[Dataset records]
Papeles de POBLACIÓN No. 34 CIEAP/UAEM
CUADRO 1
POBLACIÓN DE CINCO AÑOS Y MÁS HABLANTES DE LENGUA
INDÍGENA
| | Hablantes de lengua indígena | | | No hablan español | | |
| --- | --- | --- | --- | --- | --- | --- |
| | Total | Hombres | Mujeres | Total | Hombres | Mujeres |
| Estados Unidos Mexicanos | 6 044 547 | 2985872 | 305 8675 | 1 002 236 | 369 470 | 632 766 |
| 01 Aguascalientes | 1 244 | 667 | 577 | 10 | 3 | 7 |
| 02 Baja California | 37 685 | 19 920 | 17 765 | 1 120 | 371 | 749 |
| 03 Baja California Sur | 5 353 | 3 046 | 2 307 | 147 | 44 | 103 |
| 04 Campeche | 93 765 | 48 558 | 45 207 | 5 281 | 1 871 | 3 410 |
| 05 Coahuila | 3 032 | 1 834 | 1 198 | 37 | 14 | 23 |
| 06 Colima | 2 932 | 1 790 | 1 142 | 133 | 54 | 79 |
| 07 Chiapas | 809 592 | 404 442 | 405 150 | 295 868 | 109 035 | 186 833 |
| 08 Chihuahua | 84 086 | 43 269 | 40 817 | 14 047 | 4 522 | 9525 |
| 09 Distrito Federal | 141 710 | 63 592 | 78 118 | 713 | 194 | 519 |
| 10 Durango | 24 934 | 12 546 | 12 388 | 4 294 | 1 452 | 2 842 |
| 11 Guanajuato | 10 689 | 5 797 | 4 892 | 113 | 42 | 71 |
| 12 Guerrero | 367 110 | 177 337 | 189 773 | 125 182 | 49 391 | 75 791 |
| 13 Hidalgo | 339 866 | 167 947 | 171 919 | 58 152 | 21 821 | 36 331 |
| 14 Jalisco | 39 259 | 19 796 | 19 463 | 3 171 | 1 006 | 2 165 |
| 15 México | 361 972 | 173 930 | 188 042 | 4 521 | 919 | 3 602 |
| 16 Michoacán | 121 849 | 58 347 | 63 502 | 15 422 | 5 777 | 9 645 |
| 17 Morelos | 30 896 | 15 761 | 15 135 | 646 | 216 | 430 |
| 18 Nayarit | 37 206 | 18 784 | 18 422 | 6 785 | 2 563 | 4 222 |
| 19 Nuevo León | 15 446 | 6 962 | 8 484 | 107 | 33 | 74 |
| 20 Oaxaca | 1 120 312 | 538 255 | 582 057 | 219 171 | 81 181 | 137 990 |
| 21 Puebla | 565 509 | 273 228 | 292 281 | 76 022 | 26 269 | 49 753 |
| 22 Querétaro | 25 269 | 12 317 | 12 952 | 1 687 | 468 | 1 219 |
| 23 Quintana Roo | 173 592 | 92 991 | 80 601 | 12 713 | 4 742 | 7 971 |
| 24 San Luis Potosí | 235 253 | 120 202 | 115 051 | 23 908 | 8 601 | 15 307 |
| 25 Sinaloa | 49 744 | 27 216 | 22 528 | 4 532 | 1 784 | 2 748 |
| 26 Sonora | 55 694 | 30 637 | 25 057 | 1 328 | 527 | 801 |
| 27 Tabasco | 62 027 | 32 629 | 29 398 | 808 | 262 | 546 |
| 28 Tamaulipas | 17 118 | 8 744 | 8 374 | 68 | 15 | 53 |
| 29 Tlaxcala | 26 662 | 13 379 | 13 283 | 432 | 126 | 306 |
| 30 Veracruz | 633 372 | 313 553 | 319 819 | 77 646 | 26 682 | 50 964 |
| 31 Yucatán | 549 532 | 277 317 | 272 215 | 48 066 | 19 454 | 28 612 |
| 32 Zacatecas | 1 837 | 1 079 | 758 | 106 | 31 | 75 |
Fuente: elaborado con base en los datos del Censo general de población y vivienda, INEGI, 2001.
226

## [Request]
Take the entries above and copy them exactly from the first line through the line with "Mujeres | Total | Hombres | Mujeres |"; leave out every line after it.

## [Result for this exercise]
Papeles de POBLACIÓN No. 34 CIEAP/UAEM
CUADRO 1
POBLACIÓN DE CINCO AÑOS Y MÁS HABLANTES DE LENGUA
INDÍGENA
| | Hablantes de lengua indígena | | | No hablan español | | |
| --- | --- | --- | --- | --- | --- | --- |
| | Total | Hombres | Mujeres | Total | Hombres | Mujeres |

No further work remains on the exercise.